Below are entries. Copy exactly the lines running from the line that holds "Marketo Measure] Discover</td>" to the line that holds "canal de mercadotecnia**", with both ends included.
━━ SUPPLIED MATERIAL
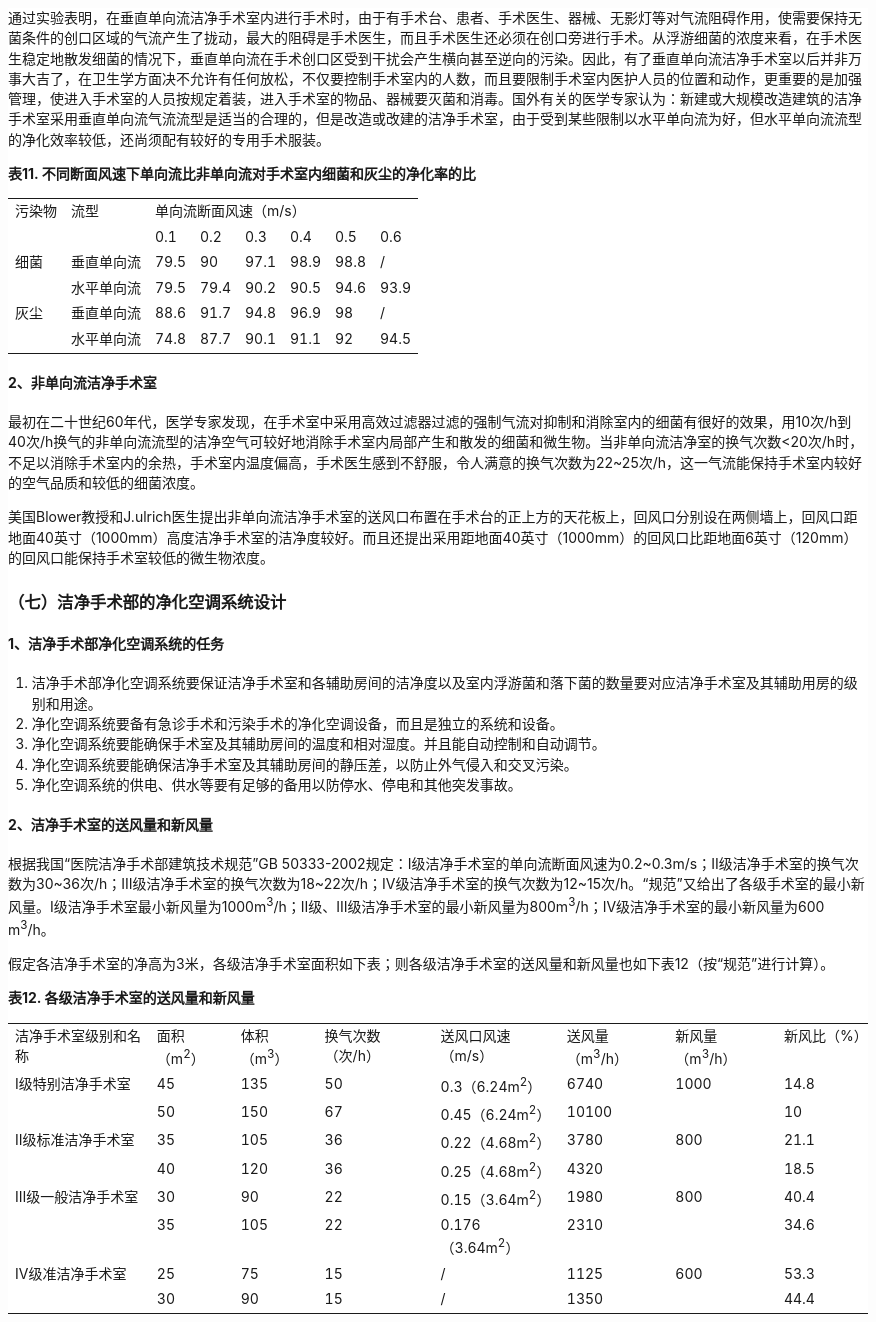 通过实验表明，在垂直单向流洁净手术室内进行手术时，由于有手术台、患者、手术医生、器械、无影灯等对气流阻碍作用，使需要保持无菌条件的创口区域的气流产生了拢动，最大的阻碍是手术医生，而且手术医生还必须在创口旁进行手术。从浮游细菌的浓度来看，在手术医生稳定地散发细菌的情况下，垂直单向流在手术创口区受到干扰会产生横向甚至逆向的污染。因此，有了垂直单向流洁净手术室以后并非万事大吉了，在卫生学方面决不允许有任何放松，不仅要控制手术室内的人数，而且要限制手术室内医护人员的位置和动作，更重要的是加强管理，使进入手术室的人员按规定着装，进入手术室的物品、器械要灭菌和消毒。国外有关的医学专家认为：新建或大规模改造建筑的洁净手术室采用垂直单向流气流流型是适当的合理的，但是改造或改建的洁净手术室，由于受到某些限制以水平单向流为好，但水平单向流流型的净化效率较低，还尚须配有较好的专用手术服装。

**表11. 不同断面风速下单向流比非单向流对手术室内细菌和灰尘的净化率的比**

<table><tr><td rowspan="2">污染物</td><td rowspan="2">流型</td><td colspan="6">单向流断面风速（m/s）</td></tr><tr><td>0.1</td><td>0.2</td><td>0.3</td><td>0.4</td><td>0.5</td><td>0.6</td></tr><tr><td rowspan="2">细菌</td><td>垂直单向流</td><td>79.5</td><td>90</td><td>97.1</td><td>98.9</td><td>98.8</td><td>/</td></tr><tr><td>水平单向流</td><td>79.5</td><td>79.4</td><td>90.2</td><td>90.5</td><td>94.6</td><td>93.9</td></tr><tr><td rowspan="2">灰尘</td><td>垂直单向流</td><td>88.6</td><td>91.7</td><td>94.8</td><td>96.9</td><td>98</td><td>/</td></tr><tr><td>水平单向流</td><td>74.8</td><td>87.7</td><td>90.1</td><td>91.1</td><td>92</td><td>94.5</td></tr></table>

#### 2、非单向流洁净手术室

最初在二十世纪60年代，医学专家发现，在手术室中采用高效过滤器过滤的强制气流对抑制和消除室内的细菌有很好的效果，用10次/h到40次/h换气的非单向流流型的洁净空气可较好地消除手术室内局部产生和散发的细菌和微生物。当非单向流洁净室的换气次数<20次/h时，不足以消除手术室内的余热，手术室内温度偏高，手术医生感到不舒服，令人满意的换气次数为22~25次/h，这一气流能保持手术室内较好的空气品质和较低的细菌浓度。

美国Blower教授和J.ulrich医生提出非单向流洁净手术室的送风口布置在手术台的正上方的天花板上，回风口分别设在两侧墙上，回风口距地面40英寸（1000mm）高度洁净手术室的洁净度较好。而且还提出采用距地面40英寸（1000mm）的回风口比距地面6英寸（120mm）的回风口能保持手术室较低的微生物浓度。

### （七）洁净手术部的净化空调系统设计

#### 1、洁净手术部净化空调系统的任务

1. 洁净手术部净化空调系统要保证洁净手术室和各辅助房间的洁净度以及室内浮游菌和落下菌的数量要对应洁净手术室及其辅助用房的级别和用途。
2. 净化空调系统要备有急诊手术和污染手术的净化空调设备，而且是独立的系统和设备。
3. 净化空调系统要能确保手术室及其辅助房间的温度和相对湿度。并且能自动控制和自动调节。
4. 净化空调系统要能确保洁净手术室及其辅助房间的静压差，以防止外气侵入和交叉污染。
5. 净化空调系统的供电、供水等要有足够的备用以防停水、停电和其他突发事故。

#### 2、洁净手术室的送风量和新风量

根据我国“医院洁净手术部建筑技术规范”GB 50333-2002规定：Ⅰ级洁净手术室的单向流断面风速为0.2~0.3m/s；Ⅱ级洁净手术室的换气次数为30~36次/h；Ⅲ级洁净手术室的换气次数为18~22次/h；Ⅳ级洁净手术室的换气次数为12~15次/h。“规范”又给出了各级手术室的最小新风量。Ⅰ级洁净手术室最小新风量为1000m<sup>3</sup>/h；Ⅱ级、Ⅲ级洁净手术室的最小新风量为800m<sup>3</sup>/h；Ⅳ级洁净手术室的最小新风量为600 m<sup>3</sup>/h。

假定各洁净手术室的净高为3米，各级洁净手术室面积如下表；则各级洁净手术室的送风量和新风量也如下表12（按“规范”进行计算）。

**表12. 各级洁净手术室的送风量和新风量**

<table><tr><td>洁净手术室级别和名称</td><td>面积（m<sup>2</sup>）</td><td>体积（m<sup>3</sup>）</td><td>换气次数（次/h）</td><td>送风口风速（m/s）</td><td>送风量（m<sup>3</sup>/h）</td><td>新风量（m<sup>3</sup>/h）</td><td>新风比（%）</td></tr><tr><td rowspan="2">Ⅰ级特别洁净手术室</td><td>45</td><td>135</td><td>50</td><td>0.3（6.24m<sup>2</sup>）</td><td>6740</td><td rowspan="2">1000</td><td>14.8</td></tr><tr><td>50</td><td>150</td><td>67</td><td>0.45（6.24m<sup>2</sup>）</td><td>10100</td><td>10</td></tr><tr><td rowspan="2">Ⅱ级标准洁净手术室</td><td>35</td><td>105</td><td>36</td><td>0.22（4.68m<sup>2</sup>）</td><td>3780</td><td rowspan="2">800</td><td>21.1</td></tr><tr><td>40</td><td>120</td><td>36</td><td>0.25（4.68m<sup>2</sup>）</td><td>4320</td><td>18.5</td></tr><tr><td rowspan="2">Ⅲ级一般洁净手术室</td><td>30</td><td>90</td><td>22</td><td>0.15（3.64m<sup>2</sup>）</td><td>1980</td><td rowspan="2">800</td><td>40.4</td></tr><tr><td>35</td><td>105</td><td>22</td><td>0.176（3.64m<sup>2</sup>）</td><td>2310</td><td>34.6</td></tr><tr><td rowspan="2">Ⅳ级准洁净手术室</td><td>25</td><td>75</td><td>15</td><td>/</td><td>1125</td><td rowspan="2">600</td><td>53.3</td></tr><tr><td>30</td><td>90</td><td>15</td><td>/</td><td>1350</td><td>44.4</td></tr></table>
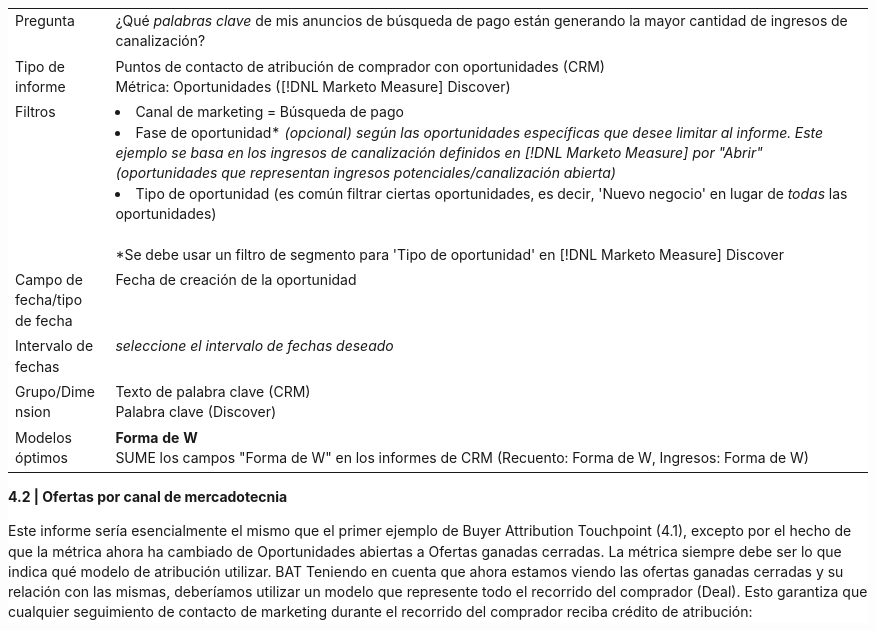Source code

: <table> 
 <tbody>
  <tr>
   <td>Pregunta</td> 
   <td>¿Qué <i>palabras clave</i> de mis anuncios de búsqueda de pago están generando la mayor cantidad de ingresos de canalización?
</td> 
  </tr>
  <tr>
   <td>Tipo de informe</td> 
   <td>Puntos de contacto de atribución de comprador con oportunidades (CRM)<br> 
   Métrica: Oportunidades ([!DNL Marketo Measure] Discover)</td> 
  </tr>
  <tr>
   <td>Filtros</td> 
   <td>
   <li>Canal de marketing = Búsqueda de pago</li>
   <li>Fase de oportunidad* <i>(opcional) según las oportunidades específicas que desee limitar al informe. Este ejemplo se basa en los ingresos de canalización definidos en [!DNL Marketo Measure] por "Abrir" (oportunidades que representan ingresos potenciales/canalización abierta)</i></li>
   <li>Tipo de oportunidad (es común filtrar ciertas oportunidades, es decir, 'Nuevo negocio' en lugar de <i>todas</i> las oportunidades)</li><br>
   *Se debe usar un filtro de segmento para 'Tipo de oportunidad' en [!DNL Marketo Measure] Discover</td> 
  </tr>
  <tr>
   <td>Campo de fecha/tipo de fecha</td> 
   <td>Fecha de creación de la oportunidad</td> 
  </tr>
  <tr>
   <td>Intervalo de fechas</td> 
   <td><i>seleccione el intervalo de fechas deseado</i></td> 
  </tr>
  <tr>
   <td>Grupo/Dimension</td> 
   <td>Texto de palabra clave (CRM)<br> 
   Palabra clave (Discover)</td> 
  </tr>
  <tr>
   <td>Modelos óptimos</td> 
   <td><strong>Forma de W</strong><br>
   SUME los campos "Forma de W" en los informes de CRM (Recuento: Forma de W, Ingresos: Forma de W)</td> 
  </tr>
 </tbody>
</table>

**4.2 | Ofertas por canal de mercadotecnia**

Este informe sería esencialmente el mismo que el primer ejemplo de Buyer Attribution Touchpoint (4.1), excepto por el hecho de que la métrica ahora ha cambiado de Oportunidades abiertas a Ofertas ganadas cerradas. La métrica siempre debe ser lo que indica qué modelo de atribución utilizar. BAT Teniendo en cuenta que ahora estamos viendo las ofertas ganadas cerradas y su relación con las mismas, deberíamos utilizar un modelo que represente todo el recorrido del comprador (Deal). Esto garantiza que cualquier seguimiento de contacto de marketing durante el recorrido del comprador reciba crédito de atribución:
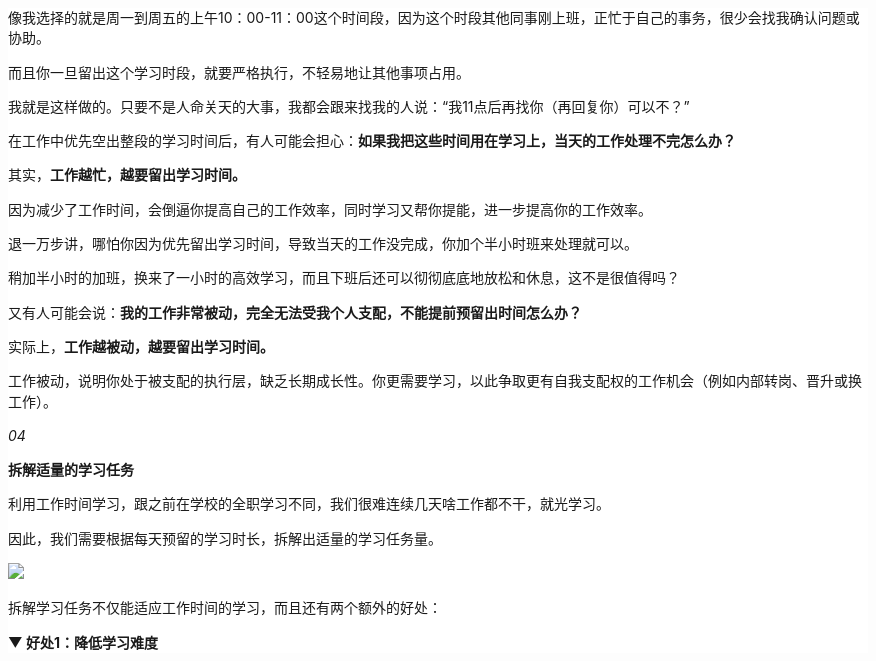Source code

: 
像我选择的就是周一到周五的上午10：00-11：00这个时间段，因为这个时段其他同事刚上班，正忙于自己的事务，很少会找我确认问题或协助。

  

而且你一旦留出这个学习时段，就要严格执行，不轻易地让其他事项占用。

  

我就是这样做的。只要不是人命关天的大事，我都会跟来找我的人说：“我11点后再找你（再回复你）可以不？”

  

在工作中优先空出整段的学习时间后，有人可能会担心：**如果我把这些时间用在学习上，当天的工作处理不完怎么办？**

  

其实，**工作越忙，越要留出学习时间。**

  

因为减少了工作时间，会倒逼你提高自己的工作效率，同时学习又帮你提能，进一步提高你的工作效率。

  

退一万步讲，哪怕你因为优先留出学习时间，导致当天的工作没完成，你加个半小时班来处理就可以。

  

稍加半小时的加班，换来了一小时的高效学习，而且下班后还可以彻彻底底地放松和休息，这不是很值得吗？

  

又有人可能会说：**我的工作非常被动，完全无法受我个人支配，不能提前预留出时间怎么办？**

  

实际上，**工作越被动，越要留出学习时间。**

  

工作被动，说明你处于被支配的执行层，缺乏长期成长性。你更需要学习，以此争取更有自我支配权的工作机会（例如内部转岗、晋升或换工作）。

  

  

  

_04_

  

**拆解适量的学习任务**

  

  

利用工作时间学习，跟之前在学校的全职学习不同，我们很难连续几天啥工作都不干，就光学习。

  

因此，我们需要根据每天预留的学习时长，拆解出适量的学习任务量。

  

![](https://mmbiz.qpic.cn/sz_mmbiz_jpg/XMvr0Az9c59h7Z6XtLBgXx3KibzvuH4Sb4iajyuu6JsE7M7yEj08QKvSdcfNkm6ctiaHtxIribYe0Fvds4x86LJC6Q/640?wx_fmt=jpeg)

  

拆解学习任务不仅能适应工作时间的学习，而且还有两个额外的好处：

  

**▼ 好处1：降低学习难度**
━━━━
RESULT OF THIS EXERCISE
   *Se debe usar un filtro de segmento para 'Tipo de oportunidad' en [!DNL Marketo Measure] Discover</td> 
  </tr>
  <tr>
   <td>Campo de fecha/tipo de fecha</td> 
   <td>Fecha de creación de la oportunidad</td> 
  </tr>
  <tr>
   <td>Intervalo de fechas</td> 
   <td><i>seleccione el intervalo de fechas deseado</i></td> 
  </tr>
  <tr>
   <td>Grupo/Dimension</td> 
   <td>Texto de palabra clave (CRM)<br> 
   Palabra clave (Discover)</td> 
  </tr>
  <tr>
   <td>Modelos óptimos</td> 
   <td><strong>Forma de W</strong><br>
   SUME los campos "Forma de W" en los informes de CRM (Recuento: Forma de W, Ingresos: Forma de W)</td> 
  </tr>
 </tbody>
</table>

**4.2 | Ofertas por canal de mercadotecnia**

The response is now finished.